その日、SNSで何年か越しでようやく個人的に彼と繋がった。


その後、数度のメッセージのやりとり。 結局、それだけの関わりで終わってしまった。 先日、このブログに書いた月の夜の再会とは、実に対照的な出来事となってしまった。


心の整理ができないまま、ゆっくり歩きながら帰路に着いた。


すると今度は、先日の月の夜の彼からメッセージが届いた。


こちらは、生命の息吹の感じられる前向きな内容だった。


ざわつきが治まらない心に、少しだけさわやかな風が吹いた。



そういえば、遠くに住む音楽仲間の訃報に触れるのは二度目だ。


そのときも「So Long!(じゃあね)」という言葉がいかに軽いものか思い知ったのに。

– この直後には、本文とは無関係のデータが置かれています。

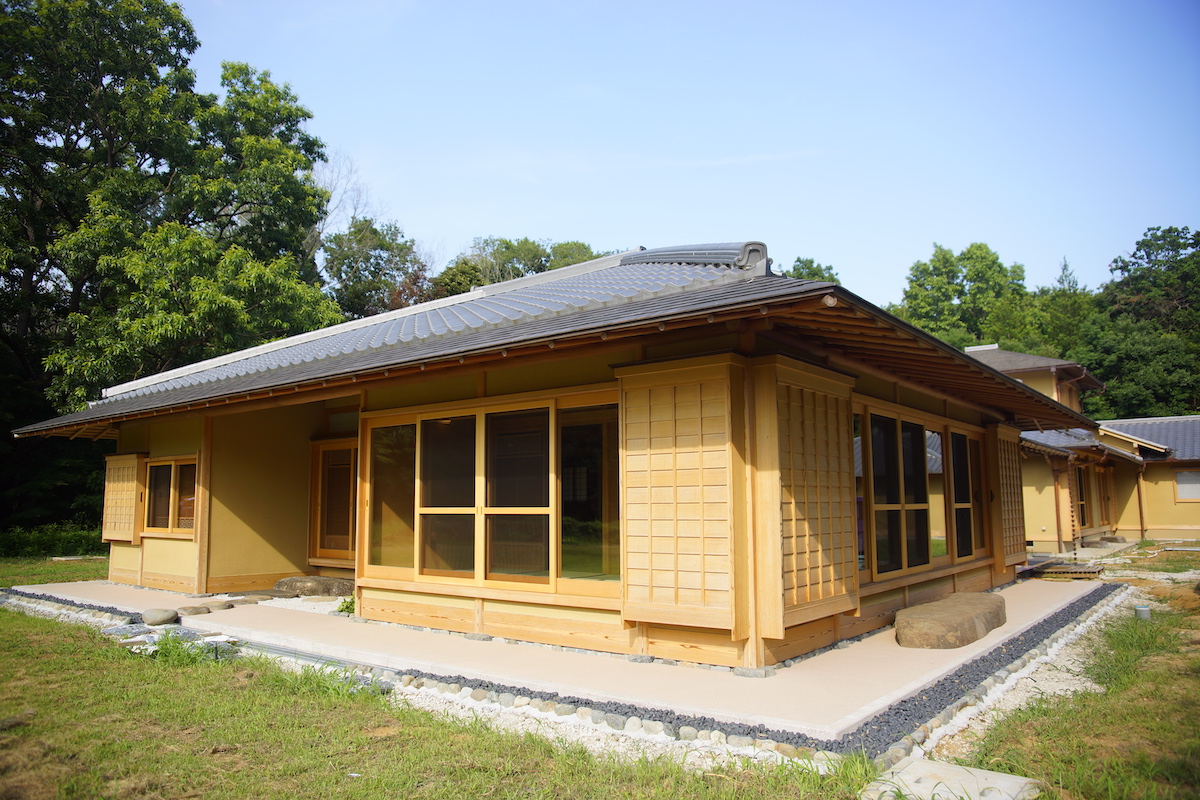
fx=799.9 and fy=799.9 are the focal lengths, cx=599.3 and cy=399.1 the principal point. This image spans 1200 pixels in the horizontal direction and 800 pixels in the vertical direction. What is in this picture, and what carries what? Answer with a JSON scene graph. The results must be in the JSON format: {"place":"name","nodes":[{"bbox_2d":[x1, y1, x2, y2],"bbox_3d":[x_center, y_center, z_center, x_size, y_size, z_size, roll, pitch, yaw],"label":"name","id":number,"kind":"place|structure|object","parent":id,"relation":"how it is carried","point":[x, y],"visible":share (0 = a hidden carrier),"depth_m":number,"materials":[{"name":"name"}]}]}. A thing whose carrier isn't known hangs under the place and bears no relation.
{"place":"outdoors","nodes":[
{"label":"outdoors","id":0,"kind":"place"},
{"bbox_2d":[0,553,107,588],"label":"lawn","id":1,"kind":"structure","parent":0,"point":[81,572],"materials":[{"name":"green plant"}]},
{"bbox_2d":[6,243,1101,675],"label":"house","id":2,"kind":"structure","parent":0,"point":[151,551],"depth_m":8.13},
{"bbox_2d":[102,452,145,542],"bbox_3d":[-7.311,1.508,12.258,1.101,1.360,0.174,-5,-8,38],"label":"shutter box","id":3,"kind":"object","parent":2,"relation":"attached to","point":[132,516],"visible":0.95,"depth_m":12.13,"materials":[{"name":"brown wood"}]},
{"bbox_2d":[142,455,199,537],"bbox_3d":[-6.003,1.338,11.324,1.706,1.227,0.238,-5,-8,38],"label":"window","id":4,"kind":"structure","parent":2,"relation":"in","point":[172,472],"depth_m":11.36,"materials":[{"name":"brown"}]},
{"bbox_2d":[309,437,357,564],"bbox_3d":[-3.595,1.476,11.306,1.437,1.883,0.189,-5,-8,38],"label":"glass door","id":5,"kind":"structure","parent":2,"relation":"in","point":[327,453],"depth_m":11.38,"materials":[{"name":"brown"}]},
{"bbox_2d":[359,389,620,598],"bbox_3d":[-1.131,0.908,7.797,3.238,1.902,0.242,-5,-8,38],"label":"window","id":6,"kind":"structure","parent":2,"relation":"in","point":[482,425],"depth_m":7.67,"materials":[{"name":"glass"}]},
{"bbox_2d":[5,247,1103,442],"bbox_3d":[-0.548,-0.601,11.269,10.340,2.021,8.471,-5,-8,38],"label":"tiled roof","id":7,"kind":"structure","parent":2,"relation":"on","point":[754,283],"depth_m":7.84,"materials":[{"name":"tile"}]},
{"bbox_2d":[618,356,744,634],"bbox_3d":[0.613,0.733,6.306,1.026,2.130,0.233,-5,-8,38],"label":"shutter box","id":8,"kind":"object","parent":2,"relation":"attached to","point":[670,455],"visible":0.98,"depth_m":6.23,"materials":[{"name":"brown wood"}]},
{"bbox_2d":[754,356,858,635],"bbox_3d":[1.736,0.764,6.626,0.221,2.147,1.304,-5,-8,38],"label":"shutter box","id":9,"kind":"object","parent":2,"relation":"attached to","point":[825,595],"visible":0.98,"depth_m":6.45,"materials":[{"name":"brown wood"}]},
{"bbox_2d":[852,402,990,584],"bbox_3d":[3.768,1.108,9.449,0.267,1.922,4.027,-5,-8,38],"label":"window","id":10,"kind":"structure","parent":2,"relation":"in","point":[938,439],"depth_m":9.12,"materials":[{"name":"glass"}]},
{"bbox_2d":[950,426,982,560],"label":"window","id":11,"kind":"structure","parent":2,"relation":"in","point":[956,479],"depth_m":10.62,"materials":[{"name":"brown glass"}]},
{"bbox_2d":[994,424,1025,571],"bbox_3d":[6.029,1.431,11.817,0.164,2.147,1.083,-5,-8,38],"label":"shutter box","id":12,"kind":"object","parent":2,"relation":"attached to","point":[1013,455],"visible":0.82,"depth_m":11.67,"materials":[{"name":"brown wood"}]},
{"bbox_2d":[17,574,1108,742],"label":"patio","id":13,"kind":"structure","parent":0,"point":[888,647],"materials":[{"name":"concrete"}]},
{"bbox_2d":[142,608,179,625],"bbox_3d":[-4.778,2.366,8.718,0.396,0.183,0.353,-5,-8,38],"label":"rock","id":14,"kind":"object","parent":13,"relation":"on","point":[170,614],"visible":0.99,"depth_m":8.60,"materials":[{"name":"grey stone"}]},
{"bbox_2d":[178,604,211,615],"bbox_3d":[-4.676,2.451,9.232,0.361,0.108,0.374,-5,-8,38],"label":"rock","id":15,"kind":"object","parent":13,"relation":"on","point":[196,612],"visible":0.98,"depth_m":9.13,"materials":[{"name":"grey stone"}]},
{"bbox_2d":[204,600,235,610],"bbox_3d":[-4.548,2.468,9.540,0.349,0.109,0.353,5,-8,-41],"label":"rock","id":16,"kind":"object","parent":13,"relation":"on","point":[219,605],"visible":0.98,"depth_m":9.44,"materials":[{"name":"grey stone"}]},
{"bbox_2d":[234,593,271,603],"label":"stepping stone","id":17,"kind":"object","parent":13,"relation":"on","point":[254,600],"visible":0.95,"depth_m":9.95,"materials":[{"name":"grey stone"}]},
{"bbox_2d":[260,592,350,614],"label":"gravel bed","id":18,"kind":"object","parent":13,"relation":"on","point":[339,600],"visible":0.51,"depth_m":9.93,"materials":[{"name":"white gravel"}]},
{"bbox_2d":[274,575,354,596],"bbox_3d":[-3.886,2.571,10.999,1.024,0.279,0.736,-5,-8,38],"label":"rock","id":19,"kind":"object","parent":13,"relation":"on","point":[301,581],"visible":0.88,"depth_m":10.72,"materials":[{"name":"grey stone"}]},
{"bbox_2d":[336,594,355,615],"bbox_3d":[-2.846,2.356,9.127,0.359,0.266,0.355,-5,-8,38],"label":"plant","id":20,"kind":"object","parent":13,"relation":"on","point":[346,607],"visible":0.49,"depth_m":9.07,"materials":[{"name":"green plant"}]},
{"bbox_2d":[895,594,1006,649],"bbox_3d":[3.401,2.159,7.757,0.728,0.313,1.887,-5,-8,38],"label":"stone slab","id":21,"kind":"structure","parent":13,"relation":"on","point":[963,612],"depth_m":7.24,"materials":[{"name":"brown stone"}]},
{"bbox_2d":[3,547,1174,799],"label":"lawn","id":22,"kind":"structure","parent":0,"point":[113,651],"materials":[{"name":"green plant"}]},
{"bbox_2d":[0,523,104,558],"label":"hedge","id":23,"kind":"object","parent":22,"relation":"on","point":[69,542],"visible":0.58,"depth_m":19.26,"materials":[{"name":"green plant"}]},
{"bbox_2d":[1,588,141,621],"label":"gravel strip","id":24,"kind":"object","parent":22,"relation":"on","point":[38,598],"visible":0.61,"depth_m":9.72,"materials":[{"name":"grey gravel"}]},
{"bbox_2d":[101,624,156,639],"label":"rock","id":25,"kind":"object","parent":22,"relation":"on","point":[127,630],"visible":0.69,"depth_m":7.91,"materials":[{"name":"grey stone"}]},
{"bbox_2d":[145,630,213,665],"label":"grass tuft","id":26,"kind":"object","parent":22,"relation":"on","point":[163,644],"visible":0.57,"depth_m":6.95,"materials":[{"name":"green plant"}]},
{"bbox_2d":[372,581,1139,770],"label":"gravel strip","id":27,"kind":"object","parent":22,"relation":"on","point":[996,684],"visible":0.38,"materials":[{"name":"grey gravel"}]},
{"bbox_2d":[862,757,1042,799],"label":"stone slab","id":28,"kind":"structure","parent":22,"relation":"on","point":[1018,780],"depth_m":3.81,"materials":[{"name":"grey stone"}]},
{"bbox_2d":[1025,561,1102,579],"bbox_3d":[7.850,2.914,13.507,1.067,0.168,1.153,-5,-8,38],"label":"wooden pallet","id":29,"kind":"object","parent":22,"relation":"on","point":[1055,570],"visible":0.89,"depth_m":13.23,"materials":[{"name":"brown wood"}]},
{"bbox_2d":[175,0,1199,311],"label":"sky","id":30,"kind":"structure","parent":0,"point":[799,232],"materials":[{"name":"blue"}]},
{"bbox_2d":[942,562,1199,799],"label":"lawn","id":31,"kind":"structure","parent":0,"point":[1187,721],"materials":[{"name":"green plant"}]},
{"bbox_2d":[1133,604,1150,619],"bbox_3d":[6.014,2.384,8.876,0.169,0.191,0.171,-5,-8,38],"label":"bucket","id":32,"kind":"object","parent":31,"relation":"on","point":[1144,609],"visible":0.9,"depth_m":8.81,"materials":[{"name":"grey"}]},
{"bbox_2d":[968,344,1199,548],"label":"neighbouring house","id":33,"kind":"structure","parent":0,"point":[1027,483],"depth_m":21.90,"materials":[{"name":"yellow paint"}]},
{"bbox_2d":[1074,466,1090,526],"bbox_3d":[12.272,2.477,20.435,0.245,1.800,1.251,-5,-8,38],"label":"window","id":34,"kind":"structure","parent":33,"relation":"in","point":[1083,518],"depth_m":20.70,"materials":[{"name":"brown"}]},
{"bbox_2d":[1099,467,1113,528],"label":"door","id":35,"kind":"structure","parent":33,"relation":"in","point":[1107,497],"depth_m":22.54,"materials":[{"name":"brown wood"}]},
{"bbox_2d":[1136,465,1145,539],"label":"drainpipe","id":36,"kind":"object","parent":33,"relation":"attached to","point":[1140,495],"visible":0.94,"depth_m":23.05,"materials":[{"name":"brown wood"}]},
{"bbox_2d":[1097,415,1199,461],"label":"tiled roof","id":37,"kind":"structure","parent":33,"relation":"on","point":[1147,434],"depth_m":26.23,"materials":[{"name":"grey tile"}]},
{"bbox_2d":[1173,468,1199,501],"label":"window","id":38,"kind":"structure","parent":33,"relation":"in","point":[1182,486],"depth_m":22.10,"materials":[{"name":"glass"}]},
{"label":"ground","id":39,"kind":"structure","parent":0},
{"bbox_2d":[0,0,347,530],"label":"large tree","id":40,"kind":"object","parent":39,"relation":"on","point":[170,33],"visible":0.85,"depth_m":20.92,"materials":[{"name":"green plant"}]},
{"bbox_2d":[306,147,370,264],"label":"bare tree","id":41,"kind":"object","parent":39,"relation":"on","point":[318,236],"visible":0.31,"depth_m":38.94,"materials":[{"name":"plant"}]},
{"bbox_2d":[322,216,433,318],"label":"tree","id":42,"kind":"object","parent":39,"relation":"on","point":[372,274],"visible":0.47,"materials":[{"name":"green plant"}]},
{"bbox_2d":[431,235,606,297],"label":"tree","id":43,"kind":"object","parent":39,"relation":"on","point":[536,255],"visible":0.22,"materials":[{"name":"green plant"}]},
{"bbox_2d":[783,256,840,283],"label":"tree","id":44,"kind":"object","parent":39,"relation":"on","point":[799,260],"visible":0.09,"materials":[{"name":"green plant"}]},
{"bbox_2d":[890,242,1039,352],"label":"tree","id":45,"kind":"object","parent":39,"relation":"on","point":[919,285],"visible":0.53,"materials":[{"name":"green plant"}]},
{"bbox_2d":[1032,258,1092,360],"label":"tree","id":46,"kind":"object","parent":39,"relation":"on","point":[1074,292],"visible":0.33,"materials":[{"name":"green plant"}]},
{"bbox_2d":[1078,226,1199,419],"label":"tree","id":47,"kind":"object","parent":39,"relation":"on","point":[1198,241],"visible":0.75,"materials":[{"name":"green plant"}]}
]}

ライブが終わった後に限らず、人と別れる時には、当然挨拶をする。


そのときに、「さよなら」という言葉を自分は滅多に使わない。


と言うか、使ったことがない。


なんだか、二度と会えなくなりそうな言葉で、響きが好きじゃないから。


高校生の頃、中国語でさよならを意味するのが「再見」だと知り。


とても良い言葉だと思ったのを覚えている。


だから、「じゃあね」とか「では、また」とか、そんな再会を期する言葉を選ぶ。


そして、その再会が果たされたとき、とても嬉しく感じる。


だけど、いつかは、その約束が果たされなくなってしまうのだろう。


去年作って以来。


何度も何度も歌っていて、何度も何度も書いてきた言葉。


「行きたいとこは行けるうちに 会いたい人は会えるうちに

 やりたいことはできるうちに 何一つ残さないように

 いつ何があるか分からないから 何があってもいいように

 精一杯 今を生きる 精一杯 今を生きる」


またひとつ、この歌の意味が重くなった。


ありがとう、Tさん。そして、奥様。


ぼくのことを忘れずにいてくれて、連絡を頂けたことに感謝です。


来月、Tさんとのご縁を繋いでくださったイベントに行ってきます。